Direction. Give back every line of each entry below word for word, with no changes.
--
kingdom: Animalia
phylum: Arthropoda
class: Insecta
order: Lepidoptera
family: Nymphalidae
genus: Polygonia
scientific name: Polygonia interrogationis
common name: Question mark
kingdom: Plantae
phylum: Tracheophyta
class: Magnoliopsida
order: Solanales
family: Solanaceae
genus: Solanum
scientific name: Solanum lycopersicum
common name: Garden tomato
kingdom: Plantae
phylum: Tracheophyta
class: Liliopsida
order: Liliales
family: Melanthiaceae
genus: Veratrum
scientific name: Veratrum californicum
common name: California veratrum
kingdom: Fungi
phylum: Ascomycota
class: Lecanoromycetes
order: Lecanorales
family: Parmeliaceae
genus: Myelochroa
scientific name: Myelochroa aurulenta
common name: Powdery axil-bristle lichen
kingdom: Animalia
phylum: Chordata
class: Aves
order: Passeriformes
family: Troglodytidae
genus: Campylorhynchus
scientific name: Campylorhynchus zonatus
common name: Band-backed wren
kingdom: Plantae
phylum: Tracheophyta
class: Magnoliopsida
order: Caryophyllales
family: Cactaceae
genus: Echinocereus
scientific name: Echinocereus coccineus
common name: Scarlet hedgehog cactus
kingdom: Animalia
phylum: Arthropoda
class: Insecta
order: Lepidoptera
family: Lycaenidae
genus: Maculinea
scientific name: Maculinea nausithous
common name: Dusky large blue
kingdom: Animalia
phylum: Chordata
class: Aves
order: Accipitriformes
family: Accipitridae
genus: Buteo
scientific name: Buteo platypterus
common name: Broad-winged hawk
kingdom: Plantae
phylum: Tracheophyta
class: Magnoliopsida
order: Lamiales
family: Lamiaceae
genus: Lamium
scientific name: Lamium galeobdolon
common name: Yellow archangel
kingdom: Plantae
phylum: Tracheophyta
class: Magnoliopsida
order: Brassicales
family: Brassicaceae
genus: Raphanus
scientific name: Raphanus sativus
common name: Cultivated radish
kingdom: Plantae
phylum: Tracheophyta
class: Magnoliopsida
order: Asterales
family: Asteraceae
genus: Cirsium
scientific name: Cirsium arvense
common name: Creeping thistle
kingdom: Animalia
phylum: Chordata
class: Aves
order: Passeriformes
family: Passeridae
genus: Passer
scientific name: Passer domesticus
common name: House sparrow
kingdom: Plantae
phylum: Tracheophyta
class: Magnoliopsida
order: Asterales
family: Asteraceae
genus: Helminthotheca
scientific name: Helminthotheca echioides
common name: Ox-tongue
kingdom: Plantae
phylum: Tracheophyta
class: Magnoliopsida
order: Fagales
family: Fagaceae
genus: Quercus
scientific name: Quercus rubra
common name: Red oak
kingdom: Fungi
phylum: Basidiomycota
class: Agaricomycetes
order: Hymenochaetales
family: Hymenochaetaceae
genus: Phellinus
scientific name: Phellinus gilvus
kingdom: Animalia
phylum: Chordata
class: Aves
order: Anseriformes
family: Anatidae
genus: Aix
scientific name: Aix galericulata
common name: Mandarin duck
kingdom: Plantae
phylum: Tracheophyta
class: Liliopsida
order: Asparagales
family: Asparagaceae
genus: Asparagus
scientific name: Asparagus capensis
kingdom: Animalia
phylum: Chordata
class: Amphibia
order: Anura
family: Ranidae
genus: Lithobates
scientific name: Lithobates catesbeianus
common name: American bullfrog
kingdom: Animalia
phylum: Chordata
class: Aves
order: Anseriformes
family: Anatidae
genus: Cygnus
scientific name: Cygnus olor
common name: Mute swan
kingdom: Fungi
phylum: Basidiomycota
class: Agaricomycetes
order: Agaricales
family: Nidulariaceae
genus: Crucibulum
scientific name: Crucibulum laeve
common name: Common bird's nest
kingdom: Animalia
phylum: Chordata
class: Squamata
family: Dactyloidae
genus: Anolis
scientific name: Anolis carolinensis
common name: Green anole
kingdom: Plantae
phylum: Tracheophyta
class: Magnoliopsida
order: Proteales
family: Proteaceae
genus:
--
Worked solution.
kingdom: Animalia
phylum: Arthropoda
class: Insecta
order: Lepidoptera
family: Nymphalidae
genus: Polygonia
scientific name: Polygonia interrogationis
common name: Question mark
kingdom: Plantae
phylum: Tracheophyta
class: Magnoliopsida
order: Solanales
family: Solanaceae
genus: Solanum
scientific name: Solanum lycopersicum
common name: Garden tomato
kingdom: Plantae
phylum: Tracheophyta
class: Liliopsida
order: Liliales
family: Melanthiaceae
genus: Veratrum
scientific name: Veratrum californicum
common name: California veratrum
kingdom: Fungi
phylum: Ascomycota
class: Lecanoromycetes
order: Lecanorales
family: Parmeliaceae
genus: Myelochroa
scientific name: Myelochroa aurulenta
common name: Powdery axil-bristle lichen
kingdom: Animalia
phylum: Chordata
class: Aves
order: Passeriformes
family: Troglodytidae
genus: Campylorhynchus
scientific name: Campylorhynchus zonatus
common name: Band-backed wren
kingdom: Plantae
phylum: Tracheophyta
class: Magnoliopsida
order: Caryophyllales
family: Cactaceae
genus: Echinocereus
scientific name: Echinocereus coccineus
common name: Scarlet hedgehog cactus
kingdom: Animalia
phylum: Arthropoda
class: Insecta
order: Lepidoptera
family: Lycaenidae
genus: Maculinea
scientific name: Maculinea nausithous
common name: Dusky large blue
kingdom: Animalia
phylum: Chordata
class: Aves
order: Accipitriformes
family: Accipitridae
genus: Buteo
scientific name: Buteo platypterus
common name: Broad-winged hawk
kingdom: Plantae
phylum: Tracheophyta
class: Magnoliopsida
order: Lamiales
family: Lamiaceae
genus: Lamium
scientific name: Lamium galeobdolon
common name: Yellow archangel
kingdom: Plantae
phylum: Tracheophyta
class: Magnoliopsida
order: Brassicales
family: Brassicaceae
genus: Raphanus
scientific name: Raphanus sativus
common name: Cultivated radish
kingdom: Plantae
phylum: Tracheophyta
class: Magnoliopsida
order: Asterales
family: Asteraceae
genus: Cirsium
scientific name: Cirsium arvense
common name: Creeping thistle
kingdom: Animalia
phylum: Chordata
class: Aves
order: Passeriformes
family: Passeridae
genus: Passer
scientific name: Passer domesticus
common name: House sparrow
kingdom: Plantae
phylum: Tracheophyta
class: Magnoliopsida
order: Asterales
family: Asteraceae
genus: Helminthotheca
scientific name: Helminthotheca echioides
common name: Ox-tongue
kingdom: Plantae
phylum: Tracheophyta
class: Magnoliopsida
order: Fagales
family: Fagaceae
genus: Quercus
scientific name: Quercus rubra
common name: Red oak
kingdom: Fungi
phylum: Basidiomycota
class: Agaricomycetes
order: Hymenochaetales
family: Hymenochaetaceae
genus: Phellinus
scientific name: Phellinus gilvus
kingdom: Animalia
phylum: Chordata
class: Aves
order: Anseriformes
family: Anatidae
genus: Aix
scientific name: Aix galericulata
common name: Mandarin duck
kingdom: Plantae
phylum: Tracheophyta
class: Liliopsida
order: Asparagales
family: Asparagaceae
genus: Asparagus
scientific name: Asparagus capensis
kingdom: Animalia
phylum: Chordata
class: Amphibia
order: Anura
family: Ranidae
genus: Lithobates
scientific name: Lithobates catesbeianus
common name: American bullfrog
kingdom: Animalia
phylum: Chordata
class: Aves
order: Anseriformes
family: Anatidae
genus: Cygnus
scientific name: Cygnus olor
common name: Mute swan
kingdom: Fungi
phylum: Basidiomycota
class: Agaricomycetes
order: Agaricales
family: Nidulariaceae
genus: Crucibulum
scientific name: Crucibulum laeve
common name: Common bird's nest
kingdom: Animalia
phylum: Chordata
class: Squamata
family: Dactyloidae
genus: Anolis
scientific name: Anolis carolinensis
common name: Green anole
kingdom: Plantae
phylum: Tracheophyta
class: Magnoliopsida
order: Proteales
family: Proteaceae
genus:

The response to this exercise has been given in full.